Task goal -> Please restate the data word for word, in full.
══════
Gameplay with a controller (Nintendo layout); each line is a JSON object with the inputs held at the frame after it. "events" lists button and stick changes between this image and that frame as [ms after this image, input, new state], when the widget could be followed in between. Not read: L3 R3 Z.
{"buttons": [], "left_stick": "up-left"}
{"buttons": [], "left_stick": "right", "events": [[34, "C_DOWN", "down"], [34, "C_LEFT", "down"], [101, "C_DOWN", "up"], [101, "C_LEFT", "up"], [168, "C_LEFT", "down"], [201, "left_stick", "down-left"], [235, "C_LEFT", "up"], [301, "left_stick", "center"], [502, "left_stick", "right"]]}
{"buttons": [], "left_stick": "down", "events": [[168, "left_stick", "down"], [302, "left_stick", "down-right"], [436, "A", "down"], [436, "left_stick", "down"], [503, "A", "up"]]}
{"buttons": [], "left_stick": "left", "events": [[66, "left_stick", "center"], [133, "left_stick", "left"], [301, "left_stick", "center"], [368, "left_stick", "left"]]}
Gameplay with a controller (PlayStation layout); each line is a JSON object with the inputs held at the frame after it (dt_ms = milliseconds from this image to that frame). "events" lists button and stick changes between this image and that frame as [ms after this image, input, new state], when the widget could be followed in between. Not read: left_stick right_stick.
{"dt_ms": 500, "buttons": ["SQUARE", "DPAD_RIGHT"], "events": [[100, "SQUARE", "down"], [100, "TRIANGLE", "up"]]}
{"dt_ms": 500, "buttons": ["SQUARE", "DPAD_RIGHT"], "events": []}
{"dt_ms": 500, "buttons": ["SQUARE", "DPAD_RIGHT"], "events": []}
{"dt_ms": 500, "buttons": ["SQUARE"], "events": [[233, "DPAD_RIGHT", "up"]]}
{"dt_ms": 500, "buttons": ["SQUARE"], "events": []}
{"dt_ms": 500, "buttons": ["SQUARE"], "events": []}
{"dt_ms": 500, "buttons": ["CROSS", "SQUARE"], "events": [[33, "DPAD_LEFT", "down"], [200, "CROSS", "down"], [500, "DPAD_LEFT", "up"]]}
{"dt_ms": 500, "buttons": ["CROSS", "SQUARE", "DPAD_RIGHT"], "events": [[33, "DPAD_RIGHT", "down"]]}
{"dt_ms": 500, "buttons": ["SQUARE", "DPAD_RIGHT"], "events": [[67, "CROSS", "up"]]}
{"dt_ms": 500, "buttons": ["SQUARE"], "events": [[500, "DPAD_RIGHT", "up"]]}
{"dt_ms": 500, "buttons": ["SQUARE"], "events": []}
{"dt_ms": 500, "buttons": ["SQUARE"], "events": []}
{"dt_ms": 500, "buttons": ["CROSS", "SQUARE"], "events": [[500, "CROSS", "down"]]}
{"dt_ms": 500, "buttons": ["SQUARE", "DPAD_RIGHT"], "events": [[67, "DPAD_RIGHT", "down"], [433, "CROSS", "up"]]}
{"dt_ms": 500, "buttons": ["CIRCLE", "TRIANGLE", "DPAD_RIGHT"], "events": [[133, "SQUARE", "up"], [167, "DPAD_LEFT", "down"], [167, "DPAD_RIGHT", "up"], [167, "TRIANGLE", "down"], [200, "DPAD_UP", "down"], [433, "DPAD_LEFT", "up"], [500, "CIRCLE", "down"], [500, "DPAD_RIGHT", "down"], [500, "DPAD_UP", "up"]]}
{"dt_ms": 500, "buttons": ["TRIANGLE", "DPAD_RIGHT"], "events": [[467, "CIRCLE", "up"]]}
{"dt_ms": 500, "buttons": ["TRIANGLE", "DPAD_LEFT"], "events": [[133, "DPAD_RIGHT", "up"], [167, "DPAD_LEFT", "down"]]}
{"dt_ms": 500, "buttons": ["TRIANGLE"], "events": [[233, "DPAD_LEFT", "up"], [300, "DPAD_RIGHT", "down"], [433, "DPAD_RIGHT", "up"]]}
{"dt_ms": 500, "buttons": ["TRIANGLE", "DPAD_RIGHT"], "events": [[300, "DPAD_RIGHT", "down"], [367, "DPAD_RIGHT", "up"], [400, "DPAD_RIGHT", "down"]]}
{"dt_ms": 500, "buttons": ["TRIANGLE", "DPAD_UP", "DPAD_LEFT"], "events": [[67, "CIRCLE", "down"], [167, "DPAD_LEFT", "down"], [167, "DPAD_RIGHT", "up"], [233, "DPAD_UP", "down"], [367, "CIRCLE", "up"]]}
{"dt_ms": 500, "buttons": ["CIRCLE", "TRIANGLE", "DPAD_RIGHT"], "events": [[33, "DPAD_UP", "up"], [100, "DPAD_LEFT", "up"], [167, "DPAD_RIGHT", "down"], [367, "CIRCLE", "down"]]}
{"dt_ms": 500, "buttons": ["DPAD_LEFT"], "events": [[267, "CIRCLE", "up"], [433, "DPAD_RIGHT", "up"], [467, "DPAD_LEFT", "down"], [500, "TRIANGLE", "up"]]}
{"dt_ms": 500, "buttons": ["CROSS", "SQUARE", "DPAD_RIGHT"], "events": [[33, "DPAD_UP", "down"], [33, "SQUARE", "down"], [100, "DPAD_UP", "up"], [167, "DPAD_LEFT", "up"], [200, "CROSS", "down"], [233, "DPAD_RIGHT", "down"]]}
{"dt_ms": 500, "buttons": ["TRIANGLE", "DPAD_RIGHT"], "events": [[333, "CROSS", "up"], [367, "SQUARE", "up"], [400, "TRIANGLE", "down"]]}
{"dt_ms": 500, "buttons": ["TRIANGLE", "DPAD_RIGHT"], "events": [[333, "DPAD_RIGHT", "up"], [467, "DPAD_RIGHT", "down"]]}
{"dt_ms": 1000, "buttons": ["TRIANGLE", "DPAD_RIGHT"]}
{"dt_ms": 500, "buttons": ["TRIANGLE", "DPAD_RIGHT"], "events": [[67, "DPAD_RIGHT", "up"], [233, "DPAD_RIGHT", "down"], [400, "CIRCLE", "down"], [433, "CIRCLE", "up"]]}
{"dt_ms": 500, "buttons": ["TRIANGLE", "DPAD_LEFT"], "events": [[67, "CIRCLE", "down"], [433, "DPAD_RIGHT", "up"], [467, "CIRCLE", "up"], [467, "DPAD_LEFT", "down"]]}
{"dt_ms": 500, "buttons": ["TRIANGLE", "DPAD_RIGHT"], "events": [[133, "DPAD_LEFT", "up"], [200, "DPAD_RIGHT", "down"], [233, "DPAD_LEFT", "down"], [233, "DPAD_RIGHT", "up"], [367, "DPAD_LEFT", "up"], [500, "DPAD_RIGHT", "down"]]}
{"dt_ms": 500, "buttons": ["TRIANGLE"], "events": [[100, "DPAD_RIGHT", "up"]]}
══════
The answer ->
Gameplay with a controller (Nintendo layout); each line is a JSON object with the inputs held at the frame after it. "events" lists button and stick changes between this image and that frame as [ms after this image, input, new state], when the widget could be followed in between. Not read: L3 R3 Z.
{"buttons": [], "left_stick": "up-left"}
{"buttons": [], "left_stick": "right", "events": [[34, "C_DOWN", "down"], [34, "C_LEFT", "down"], [101, "C_DOWN", "up"], [101, "C_LEFT", "up"], [168, "C_LEFT", "down"], [201, "left_stick", "down-left"], [235, "C_LEFT", "up"], [301, "left_stick", "center"], [502, "left_stick", "right"]]}
{"buttons": [], "left_stick": "down", "events": [[168, "left_stick", "down"], [302, "left_stick", "down-right"], [436, "A", "down"], [436, "left_stick", "down"], [503, "A", "up"]]}
{"buttons": [], "left_stick": "left", "events": [[66, "left_stick", "center"], [133, "left_stick", "left"], [301, "left_stick", "center"], [368, "left_stick", "left"]]}
Gameplay with a controller (PlayStation layout); each line is a JSON object with the inputs held at the frame after it (dt_ms = milliseconds from this image to that frame). "events" lists button and stick changes between this image and that frame as [ms after this image, input, new state], when the widget could be followed in between. Not read: left_stick right_stick.
{"dt_ms": 500, "buttons": ["SQUARE", "DPAD_RIGHT"], "events": [[100, "SQUARE", "down"], [100, "TRIANGLE", "up"]]}
{"dt_ms": 500, "buttons": ["SQUARE", "DPAD_RIGHT"], "events": []}
{"dt_ms": 500, "buttons": ["SQUARE", "DPAD_RIGHT"], "events": []}
{"dt_ms": 500, "buttons": ["SQUARE"], "events": [[233, "DPAD_RIGHT", "up"]]}
{"dt_ms": 500, "buttons": ["SQUARE"], "events": []}
{"dt_ms": 500, "buttons": ["SQUARE"], "events": []}
{"dt_ms": 500, "buttons": ["CROSS", "SQUARE"], "events": [[33, "DPAD_LEFT", "down"], [200, "CROSS", "down"], [500, "DPAD_LEFT", "up"]]}
{"dt_ms": 500, "buttons": ["CROSS", "SQUARE", "DPAD_RIGHT"], "events": [[33, "DPAD_RIGHT", "down"]]}
{"dt_ms": 500, "buttons": ["SQUARE", "DPAD_RIGHT"], "events": [[67, "CROSS", "up"]]}
{"dt_ms": 500, "buttons": ["SQUARE"], "events": [[500, "DPAD_RIGHT", "up"]]}
{"dt_ms": 500, "buttons": ["SQUARE"], "events": []}
{"dt_ms": 500, "buttons": ["SQUARE"], "events": []}
{"dt_ms": 500, "buttons": ["CROSS", "SQUARE"], "events": [[500, "CROSS", "down"]]}
{"dt_ms": 500, "buttons": ["SQUARE", "DPAD_RIGHT"], "events": [[67, "DPAD_RIGHT", "down"], [433, "CROSS", "up"]]}
{"dt_ms": 500, "buttons": ["CIRCLE", "TRIANGLE", "DPAD_RIGHT"], "events": [[133, "SQUARE", "up"], [167, "DPAD_LEFT", "down"], [167, "DPAD_RIGHT", "up"], [167, "TRIANGLE", "down"], [200, "DPAD_UP", "down"], [433, "DPAD_LEFT", "up"], [500, "CIRCLE", "down"], [500, "DPAD_RIGHT", "down"], [500, "DPAD_UP", "up"]]}
{"dt_ms": 500, "buttons": ["TRIANGLE", "DPAD_RIGHT"], "events": [[467, "CIRCLE", "up"]]}
{"dt_ms": 500, "buttons": ["TRIANGLE", "DPAD_LEFT"], "events": [[133, "DPAD_RIGHT", "up"], [167, "DPAD_LEFT", "down"]]}
{"dt_ms": 500, "buttons": ["TRIANGLE"], "events": [[233, "DPAD_LEFT", "up"], [300, "DPAD_RIGHT", "down"], [433, "DPAD_RIGHT", "up"]]}
{"dt_ms": 500, "buttons": ["TRIANGLE", "DPAD_RIGHT"], "events": [[300, "DPAD_RIGHT", "down"], [367, "DPAD_RIGHT", "up"], [400, "DPAD_RIGHT", "down"]]}
{"dt_ms": 500, "buttons": ["TRIANGLE", "DPAD_UP", "DPAD_LEFT"], "events": [[67, "CIRCLE", "down"], [167, "DPAD_LEFT", "down"], [167, "DPAD_RIGHT", "up"], [233, "DPAD_UP", "down"], [367, "CIRCLE", "up"]]}
{"dt_ms": 500, "buttons": ["CIRCLE", "TRIANGLE", "DPAD_RIGHT"], "events": [[33, "DPAD_UP", "up"], [100, "DPAD_LEFT", "up"], [167, "DPAD_RIGHT", "down"], [367, "CIRCLE", "down"]]}
{"dt_ms": 500, "buttons": ["DPAD_LEFT"], "events": [[267, "CIRCLE", "up"], [433, "DPAD_RIGHT", "up"], [467, "DPAD_LEFT", "down"], [500, "TRIANGLE", "up"]]}
{"dt_ms": 500, "buttons": ["CROSS", "SQUARE", "DPAD_RIGHT"], "events": [[33, "DPAD_UP", "down"], [33, "SQUARE", "down"], [100, "DPAD_UP", "up"], [167, "DPAD_LEFT", "up"], [200, "CROSS", "down"], [233, "DPAD_RIGHT", "down"]]}
{"dt_ms": 500, "buttons": ["TRIANGLE", "DPAD_RIGHT"], "events": [[333, "CROSS", "up"], [367, "SQUARE", "up"], [400, "TRIANGLE", "down"]]}
{"dt_ms": 500, "buttons": ["TRIANGLE", "DPAD_RIGHT"], "events": [[333, "DPAD_RIGHT", "up"], [467, "DPAD_RIGHT", "down"]]}
{"dt_ms": 1000, "buttons": ["TRIANGLE", "DPAD_RIGHT"]}
{"dt_ms": 500, "buttons": ["TRIANGLE", "DPAD_RIGHT"], "events": [[67, "DPAD_RIGHT", "up"], [233, "DPAD_RIGHT", "down"], [400, "CIRCLE", "down"], [433, "CIRCLE", "up"]]}
{"dt_ms": 500, "buttons": ["TRIANGLE", "DPAD_LEFT"], "events": [[67, "CIRCLE", "down"], [433, "DPAD_RIGHT", "up"], [467, "CIRCLE", "up"], [467, "DPAD_LEFT", "down"]]}
{"dt_ms": 500, "buttons": ["TRIANGLE", "DPAD_RIGHT"], "events": [[133, "DPAD_LEFT", "up"], [200, "DPAD_RIGHT", "down"], [233, "DPAD_LEFT", "down"], [233, "DPAD_RIGHT", "up"], [367, "DPAD_LEFT", "up"], [500, "DPAD_RIGHT", "down"]]}
{"dt_ms": 500, "buttons": ["TRIANGLE"], "events": [[100, "DPAD_RIGHT", "up"]]}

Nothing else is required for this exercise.